ARTICLE:
● ● ● ● ●
# Wensen guitar



## lordmorg (Mar 31, 2007)

I do have a question? But I don't know where to post it, so i'll post it here.

I buying a new guitar for this summer. I am low on cash and found this on ebay. Its a Wensen LP. I just want to know what you guy think of it.
http://cgi.ebay.ca/Brand-New-Electr...W0QQitemZ220097818635QQcategoryZ2384QQcmdZVie 

Also if anybody own this type of guitar, what was your experience with it.


----------



## noobcake (Mar 8, 2006)

Do yourself a favor and don't get that, looks like so reaaallly cheapo random made in china ebay guitar to me. Even if you don't have much dough, go out to a local store and try out their inexepsnvie guitars and go with the one you like. I've played 250$ Ibanezes, Squiers, ESP LTDs that were pretty darn nice for the money, perhaps you can get one of those. Or look around for a good deal on a used guitar.


----------



## PaulS (Feb 27, 2006)

I agree, these are not really well put together, bad fret jobs and the pups suck. Look at some low end squiers or epi's , ibanez etc for a starter..


----------



## kat_ (Jan 11, 2007)

A pawn shop near my house had a bunch of these recently so I tried them out. It would have taken more work than they were worth to make any of them playable.


----------



## lordmorg (Mar 31, 2007)

Thanks for the info. I think I'll save my money and buy a Gibson LP instead. If you have a good place to buy it from it would be helpful


----------



## Kenmac (Jan 24, 2007)

Hi Lordmorg, I don't know if you want a *real* Gibson LP but if you want something that looks and plays just as well check out Ring Music. They have a line of guitars there that are produced in England but made in Vietnam under the name "Vintage". They're designed by Trevor Wilkinson, they're very well made instruments and the prices are ridiculously low for what you're getting.
● ● ● ● ●
PROVIDED DATA:
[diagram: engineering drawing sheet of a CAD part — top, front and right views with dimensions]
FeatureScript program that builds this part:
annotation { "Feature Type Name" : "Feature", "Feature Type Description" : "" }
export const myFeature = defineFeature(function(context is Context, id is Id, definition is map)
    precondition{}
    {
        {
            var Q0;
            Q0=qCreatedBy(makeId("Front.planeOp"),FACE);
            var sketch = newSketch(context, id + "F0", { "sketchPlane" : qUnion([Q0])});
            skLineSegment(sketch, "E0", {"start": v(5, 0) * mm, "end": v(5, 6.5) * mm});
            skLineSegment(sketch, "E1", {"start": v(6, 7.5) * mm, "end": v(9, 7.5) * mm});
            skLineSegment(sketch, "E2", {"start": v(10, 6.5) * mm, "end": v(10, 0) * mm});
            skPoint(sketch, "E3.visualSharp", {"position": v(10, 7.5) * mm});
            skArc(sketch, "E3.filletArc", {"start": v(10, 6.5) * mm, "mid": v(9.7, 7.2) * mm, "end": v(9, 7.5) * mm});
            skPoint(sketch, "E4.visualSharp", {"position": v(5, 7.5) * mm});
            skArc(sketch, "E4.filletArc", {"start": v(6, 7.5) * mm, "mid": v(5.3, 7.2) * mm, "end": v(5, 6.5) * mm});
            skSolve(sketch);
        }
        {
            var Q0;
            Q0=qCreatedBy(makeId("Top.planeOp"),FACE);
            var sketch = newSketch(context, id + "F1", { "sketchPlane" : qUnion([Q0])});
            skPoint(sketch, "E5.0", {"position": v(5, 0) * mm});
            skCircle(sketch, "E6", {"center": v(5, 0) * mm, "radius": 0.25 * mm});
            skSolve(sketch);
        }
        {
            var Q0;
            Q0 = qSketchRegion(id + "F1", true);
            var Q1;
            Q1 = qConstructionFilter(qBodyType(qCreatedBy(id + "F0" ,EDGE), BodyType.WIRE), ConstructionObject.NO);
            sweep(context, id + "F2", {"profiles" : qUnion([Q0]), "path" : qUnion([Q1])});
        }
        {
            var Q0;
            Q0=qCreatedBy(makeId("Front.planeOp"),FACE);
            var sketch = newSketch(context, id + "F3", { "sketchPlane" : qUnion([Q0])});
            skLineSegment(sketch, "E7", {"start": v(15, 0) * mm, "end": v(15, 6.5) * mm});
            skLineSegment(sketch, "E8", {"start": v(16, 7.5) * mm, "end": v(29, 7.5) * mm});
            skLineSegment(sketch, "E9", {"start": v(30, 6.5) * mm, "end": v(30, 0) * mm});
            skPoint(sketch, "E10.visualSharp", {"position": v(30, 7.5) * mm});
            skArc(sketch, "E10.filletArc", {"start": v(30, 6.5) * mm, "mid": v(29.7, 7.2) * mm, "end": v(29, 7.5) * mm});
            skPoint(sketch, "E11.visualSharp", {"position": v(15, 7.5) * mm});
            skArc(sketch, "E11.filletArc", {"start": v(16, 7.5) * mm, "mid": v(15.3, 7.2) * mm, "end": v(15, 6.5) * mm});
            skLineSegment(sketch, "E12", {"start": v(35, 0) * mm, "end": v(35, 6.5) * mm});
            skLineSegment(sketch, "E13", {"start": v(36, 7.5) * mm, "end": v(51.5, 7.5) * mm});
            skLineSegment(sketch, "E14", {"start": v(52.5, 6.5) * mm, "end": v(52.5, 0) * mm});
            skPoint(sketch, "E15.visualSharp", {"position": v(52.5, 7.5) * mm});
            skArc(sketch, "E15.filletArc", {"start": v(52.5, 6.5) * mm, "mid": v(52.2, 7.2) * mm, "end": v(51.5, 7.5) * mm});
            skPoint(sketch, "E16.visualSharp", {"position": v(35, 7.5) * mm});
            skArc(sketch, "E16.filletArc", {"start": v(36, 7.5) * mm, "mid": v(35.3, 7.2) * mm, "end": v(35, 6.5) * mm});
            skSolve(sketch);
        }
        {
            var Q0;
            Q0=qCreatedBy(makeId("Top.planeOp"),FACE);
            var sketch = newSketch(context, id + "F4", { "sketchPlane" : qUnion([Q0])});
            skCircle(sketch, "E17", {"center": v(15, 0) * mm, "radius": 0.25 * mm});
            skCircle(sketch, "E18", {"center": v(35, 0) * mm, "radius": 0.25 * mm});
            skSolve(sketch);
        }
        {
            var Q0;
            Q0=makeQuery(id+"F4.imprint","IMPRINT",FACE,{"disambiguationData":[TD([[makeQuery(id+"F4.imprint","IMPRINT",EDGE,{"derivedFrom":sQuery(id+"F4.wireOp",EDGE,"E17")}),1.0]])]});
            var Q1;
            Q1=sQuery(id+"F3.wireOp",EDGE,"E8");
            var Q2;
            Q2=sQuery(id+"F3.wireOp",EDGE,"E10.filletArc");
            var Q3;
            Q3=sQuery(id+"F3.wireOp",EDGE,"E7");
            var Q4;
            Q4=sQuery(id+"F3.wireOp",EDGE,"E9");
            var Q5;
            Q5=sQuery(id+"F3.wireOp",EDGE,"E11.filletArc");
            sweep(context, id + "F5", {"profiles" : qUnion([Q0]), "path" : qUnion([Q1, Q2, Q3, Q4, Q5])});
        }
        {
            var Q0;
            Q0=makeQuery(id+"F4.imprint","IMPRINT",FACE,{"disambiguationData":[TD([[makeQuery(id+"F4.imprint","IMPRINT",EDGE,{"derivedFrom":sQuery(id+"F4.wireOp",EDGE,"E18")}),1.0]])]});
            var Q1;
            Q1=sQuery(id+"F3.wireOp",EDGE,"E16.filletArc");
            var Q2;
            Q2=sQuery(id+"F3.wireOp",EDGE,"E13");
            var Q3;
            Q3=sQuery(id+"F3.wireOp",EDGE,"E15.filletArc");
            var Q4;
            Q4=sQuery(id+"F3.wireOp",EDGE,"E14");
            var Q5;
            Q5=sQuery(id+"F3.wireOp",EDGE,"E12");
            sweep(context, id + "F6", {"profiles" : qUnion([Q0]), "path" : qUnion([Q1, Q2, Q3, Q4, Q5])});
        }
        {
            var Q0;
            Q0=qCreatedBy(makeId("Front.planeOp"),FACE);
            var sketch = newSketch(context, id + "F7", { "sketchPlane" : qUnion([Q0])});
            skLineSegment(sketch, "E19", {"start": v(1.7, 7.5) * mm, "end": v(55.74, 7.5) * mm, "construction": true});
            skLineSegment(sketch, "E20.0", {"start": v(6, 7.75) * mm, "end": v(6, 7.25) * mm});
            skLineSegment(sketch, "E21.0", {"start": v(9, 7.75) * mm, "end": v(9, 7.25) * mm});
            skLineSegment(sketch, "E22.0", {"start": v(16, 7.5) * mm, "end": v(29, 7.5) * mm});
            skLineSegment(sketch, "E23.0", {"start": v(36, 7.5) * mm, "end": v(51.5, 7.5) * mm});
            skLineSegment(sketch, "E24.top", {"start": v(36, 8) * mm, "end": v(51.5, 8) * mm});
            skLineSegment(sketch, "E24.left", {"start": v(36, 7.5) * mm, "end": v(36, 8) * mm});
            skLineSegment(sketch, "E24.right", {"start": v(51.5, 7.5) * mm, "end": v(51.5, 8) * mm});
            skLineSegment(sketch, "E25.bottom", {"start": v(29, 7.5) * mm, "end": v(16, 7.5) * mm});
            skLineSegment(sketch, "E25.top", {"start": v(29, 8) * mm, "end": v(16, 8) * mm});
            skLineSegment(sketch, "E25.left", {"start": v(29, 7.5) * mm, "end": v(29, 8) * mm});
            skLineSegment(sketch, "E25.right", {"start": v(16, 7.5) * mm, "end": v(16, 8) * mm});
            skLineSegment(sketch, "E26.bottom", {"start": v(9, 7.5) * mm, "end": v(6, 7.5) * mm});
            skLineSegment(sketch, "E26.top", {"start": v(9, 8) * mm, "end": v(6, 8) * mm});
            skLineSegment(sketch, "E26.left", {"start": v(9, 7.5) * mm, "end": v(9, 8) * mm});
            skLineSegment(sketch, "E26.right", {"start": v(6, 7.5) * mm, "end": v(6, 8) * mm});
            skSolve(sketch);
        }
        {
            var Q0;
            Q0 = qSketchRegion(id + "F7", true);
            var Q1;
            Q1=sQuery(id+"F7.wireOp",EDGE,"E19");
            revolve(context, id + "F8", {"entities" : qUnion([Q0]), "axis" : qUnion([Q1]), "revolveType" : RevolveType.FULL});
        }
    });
● ● ● ● ●
PROBLEM SET:
a: Using the Wensen guitar thread above, decide whether each statement agrees with it: (i) kat_ tried out guitars like these at a pawn shop; (ii) lordmorg decides to buy the Wensen LP after all; (iii) noobcake has played $250 Ibanez guitars that were good for the money. Answer yes or no for each and quote the words that settle it.
b: Translate this sentence from the guitar thread into Spanish: "It would have taken more work than they were worth to make any of them playable."

REPLIES:
a:
(i) Yes: "A pawn shop near my house had a bunch of these recently so I tried them out."
(ii) No: "I think I'll save my money and buy a Gibson LP instead."
(iii) Yes: "I've played 250$ Ibanezes, Squiers, ESP LTDs that were pretty darn nice for the money"

b: Hacer que cualquiera de ellas se pudiera tocar habría costado más trabajo de lo que valían.